Rannulf and Judith had come all the way from Grandmaison in Leicestershire, where they lived with the Bedwyns' ailing maternal grandmother, whose heir Ralf was-he and Kit had always been best friends. And Aidan and Eve and the children had come because they were not far away in Oxfordshire and because, according to Aidan, he had been away at the wars for so many years that he had missed a decade and more of family and neighborhood events.
It was all going to be a severe trial, Freyja decided. She dreaded the day even with the added security of a betrothed to take along with her. It was stupid to have allowed herself to be so discomposed by an ancient passion-it was four years since she had fallen desperately in love with Kit Butler, and it had lasted for precisely one month. But, of course, there had been the added bother of last year and all its hideous embarrassment. She had behaved badly. She had made an idiot of herself. She had ended up practically begging Kit to give up Lauren in order to marry her and then slamming her fist into poor Ralf's jaw, perhaps because Kit's had not been available at that precise moment.

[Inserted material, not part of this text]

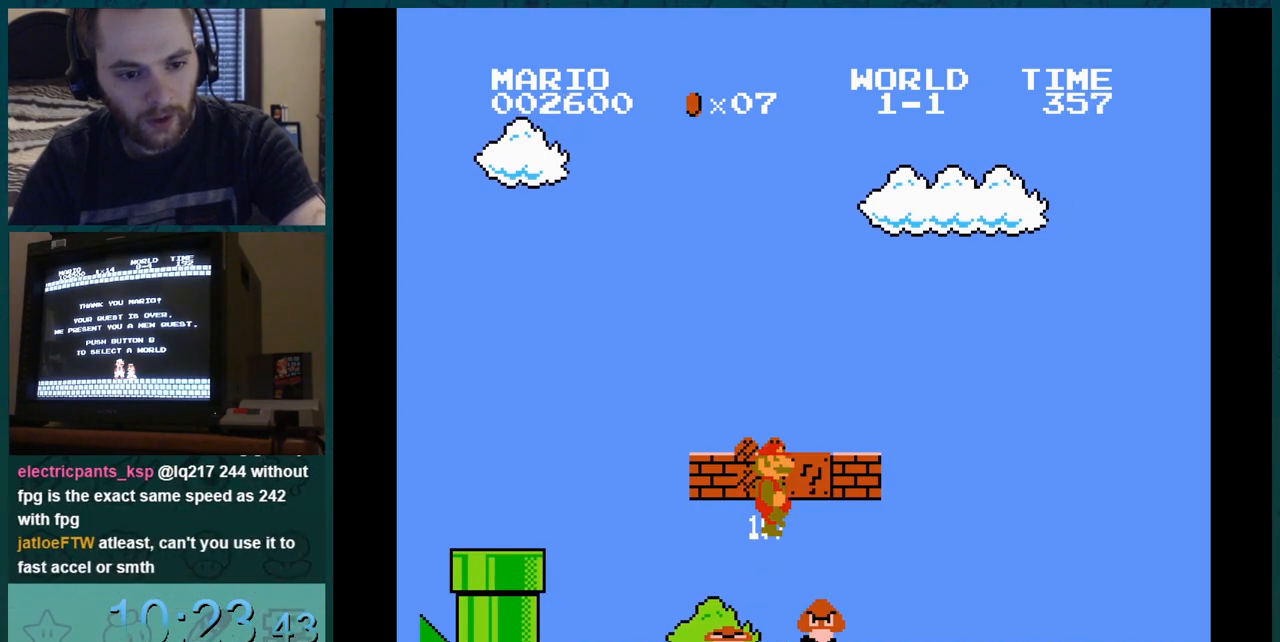
{"buttons": ["B"], "events": []}
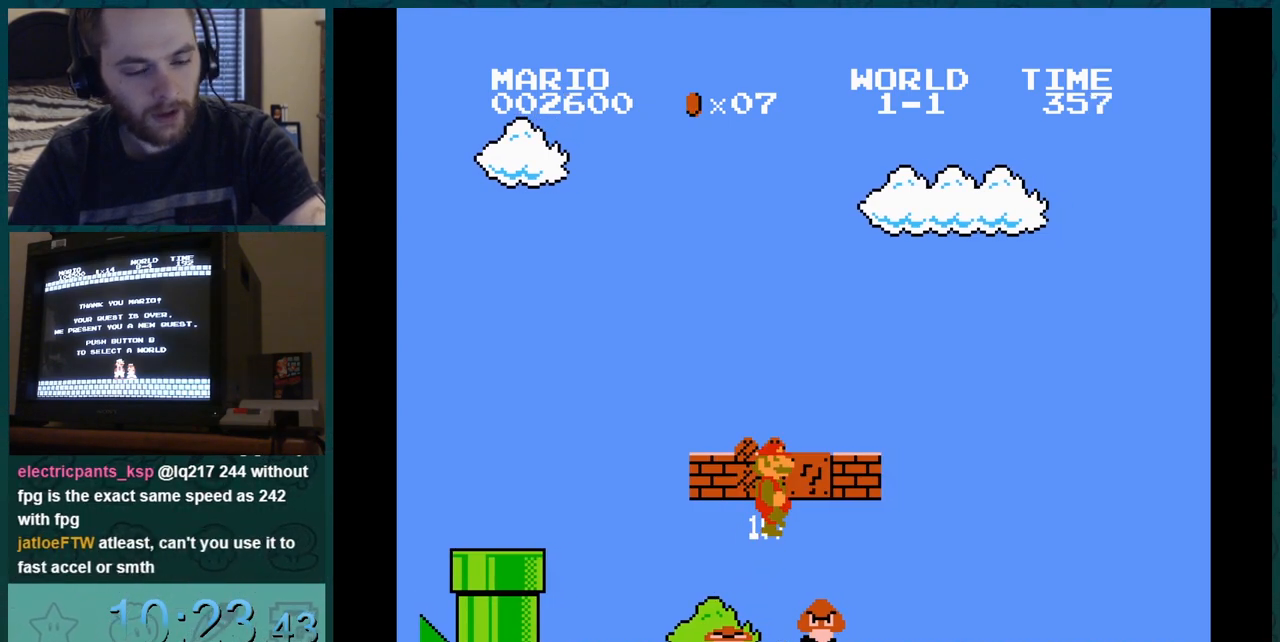
{"buttons": ["B"], "events": []}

She would think of tomorrow when tomorrow came, she decided the morning after she arrived home. And she would think of the problem of Josh after tomorrow was over. He was in her debt, she had decided, despite all the walks and rides in Bath. After all, he had enjoyed those walks and rides too. So he owed her his escort for tomorrow. After that she would find some way of drawing him into a ghastly, very public brawl, and she would break off the engagement. She had no intention of waiting until Christmas or later, as Wulfric had suggested. It would be unfair. And she might find it harder to do if she allowed more time to elapse. He was quite alarmingly attractive. That was in addition to his good looks, of course, which had not escaped notice among her family.